Nutrition and Diabetes
Nature Publishing Group
Publication Date
DOI: 10.1038/nutd.2011.13
  • Original Article
  • Biology
  • Medicine


Objective: Along with the increasing prevalence of obesity and related diseases, particularly atherosclerotic diseases, metabolic syndrome (MetS) is now a common and major public health issue in many countries around the world. Adiponectin, a protein secreted by the adipose tissue, has become recognized as a key player in the development of MetS. These days, not only MetS but also borderline metabolic/physiological abnormalities, such as impaired fasting glucose, high normal blood pressure and high normal plasma cholesterol, have been reported to be risk factors for atherosclerotic disease. Therefore, we undertook this study to determine the relationship between adiponectin and borderline metabolic/physiological abnormalities, as well as MetS. Design: A cross-sectional study performed from April 2007 to November 2009. Subjects: In 16 892 Japanese adults (10 008 men and 6884 women), we examined the relationship between the serum adiponectin concentration and borderline metabolic/physiological abnormalities or MetS by a questionnaire survey about medical treatment, body size measurement and measurement of laboratory parameters including the serum adiponectin concentration. Results: Adiponectin showed a significant negative correlation with the number of MetS components.
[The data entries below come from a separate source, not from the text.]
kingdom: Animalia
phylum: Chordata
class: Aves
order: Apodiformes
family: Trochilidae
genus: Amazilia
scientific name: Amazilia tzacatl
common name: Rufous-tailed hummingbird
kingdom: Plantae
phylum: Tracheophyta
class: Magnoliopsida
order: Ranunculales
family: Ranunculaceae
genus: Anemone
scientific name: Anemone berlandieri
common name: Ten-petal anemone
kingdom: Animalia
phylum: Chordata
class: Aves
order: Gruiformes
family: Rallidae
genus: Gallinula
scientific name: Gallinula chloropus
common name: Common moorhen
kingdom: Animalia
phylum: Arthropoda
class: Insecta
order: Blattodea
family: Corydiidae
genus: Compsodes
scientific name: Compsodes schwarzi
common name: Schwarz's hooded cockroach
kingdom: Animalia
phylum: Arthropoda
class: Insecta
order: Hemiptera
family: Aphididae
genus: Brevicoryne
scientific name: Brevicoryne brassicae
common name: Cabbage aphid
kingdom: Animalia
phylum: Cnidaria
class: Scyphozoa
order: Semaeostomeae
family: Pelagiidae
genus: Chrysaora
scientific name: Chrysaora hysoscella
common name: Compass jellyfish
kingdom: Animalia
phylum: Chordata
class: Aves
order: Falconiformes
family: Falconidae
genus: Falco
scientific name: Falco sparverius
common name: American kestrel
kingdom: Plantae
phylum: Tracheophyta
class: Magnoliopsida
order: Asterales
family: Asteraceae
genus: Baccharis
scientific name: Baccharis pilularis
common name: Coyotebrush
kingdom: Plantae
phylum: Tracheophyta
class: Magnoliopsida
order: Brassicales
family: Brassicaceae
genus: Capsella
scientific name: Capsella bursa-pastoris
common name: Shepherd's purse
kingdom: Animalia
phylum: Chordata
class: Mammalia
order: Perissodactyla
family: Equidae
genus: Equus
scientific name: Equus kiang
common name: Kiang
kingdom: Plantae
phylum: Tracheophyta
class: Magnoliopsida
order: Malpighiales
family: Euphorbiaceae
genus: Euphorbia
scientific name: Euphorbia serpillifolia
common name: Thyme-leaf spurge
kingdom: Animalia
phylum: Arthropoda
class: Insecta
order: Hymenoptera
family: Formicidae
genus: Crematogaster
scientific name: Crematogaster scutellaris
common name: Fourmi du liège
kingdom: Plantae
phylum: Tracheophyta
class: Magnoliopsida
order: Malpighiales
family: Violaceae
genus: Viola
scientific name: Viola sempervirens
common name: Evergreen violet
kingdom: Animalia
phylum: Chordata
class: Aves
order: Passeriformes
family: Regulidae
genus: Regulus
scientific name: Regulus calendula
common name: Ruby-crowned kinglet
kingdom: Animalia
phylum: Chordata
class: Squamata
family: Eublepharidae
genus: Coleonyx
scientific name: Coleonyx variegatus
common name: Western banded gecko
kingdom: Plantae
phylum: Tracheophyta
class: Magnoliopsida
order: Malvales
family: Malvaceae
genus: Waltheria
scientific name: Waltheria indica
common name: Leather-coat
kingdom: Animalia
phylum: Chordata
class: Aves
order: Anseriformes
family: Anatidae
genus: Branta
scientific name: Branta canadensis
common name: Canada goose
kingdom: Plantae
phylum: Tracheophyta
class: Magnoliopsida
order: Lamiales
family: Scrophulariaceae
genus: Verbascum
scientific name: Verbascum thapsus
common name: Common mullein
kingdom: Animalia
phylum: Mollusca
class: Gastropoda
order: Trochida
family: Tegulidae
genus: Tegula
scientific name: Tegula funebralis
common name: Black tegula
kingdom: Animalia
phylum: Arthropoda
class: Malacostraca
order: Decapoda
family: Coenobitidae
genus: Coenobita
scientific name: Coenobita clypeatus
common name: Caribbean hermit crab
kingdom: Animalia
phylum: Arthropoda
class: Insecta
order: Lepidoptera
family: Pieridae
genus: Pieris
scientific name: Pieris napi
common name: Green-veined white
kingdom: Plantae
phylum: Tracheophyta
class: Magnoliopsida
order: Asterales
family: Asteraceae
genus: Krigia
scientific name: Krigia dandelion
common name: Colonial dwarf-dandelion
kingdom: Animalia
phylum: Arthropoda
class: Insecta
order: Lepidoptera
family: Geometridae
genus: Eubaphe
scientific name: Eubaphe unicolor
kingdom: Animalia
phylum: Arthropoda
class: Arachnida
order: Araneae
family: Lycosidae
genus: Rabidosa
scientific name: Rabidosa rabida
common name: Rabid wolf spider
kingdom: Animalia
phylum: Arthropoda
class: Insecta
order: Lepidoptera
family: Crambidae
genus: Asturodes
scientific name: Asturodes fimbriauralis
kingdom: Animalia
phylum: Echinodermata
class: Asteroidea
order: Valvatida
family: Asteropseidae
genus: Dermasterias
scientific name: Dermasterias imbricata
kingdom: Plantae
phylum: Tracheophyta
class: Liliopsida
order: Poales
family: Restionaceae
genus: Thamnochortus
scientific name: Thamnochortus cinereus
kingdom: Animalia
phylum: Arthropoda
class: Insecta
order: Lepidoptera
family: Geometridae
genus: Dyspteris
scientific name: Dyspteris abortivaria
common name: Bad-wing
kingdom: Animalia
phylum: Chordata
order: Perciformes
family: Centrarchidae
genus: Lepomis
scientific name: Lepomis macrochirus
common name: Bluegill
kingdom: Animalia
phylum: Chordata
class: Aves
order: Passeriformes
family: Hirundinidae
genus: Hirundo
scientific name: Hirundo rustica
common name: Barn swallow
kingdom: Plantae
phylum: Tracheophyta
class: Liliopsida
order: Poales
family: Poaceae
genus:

In subjects without overt diabetes mellitus, hypertension or dyslipidemia, the adiponectin concentration also showed a significant negative correlation with the number of borderline metabolic abnormalities. Conclusion: The decrease of circulating adiponectin may start before the development of diabetes mellitus, hypertension, dyslipidemia or MetS. Adiponectin is an important biomarker for reflecting the adverse influence of visceral fat in persons with MetS, and also in these subclinical states.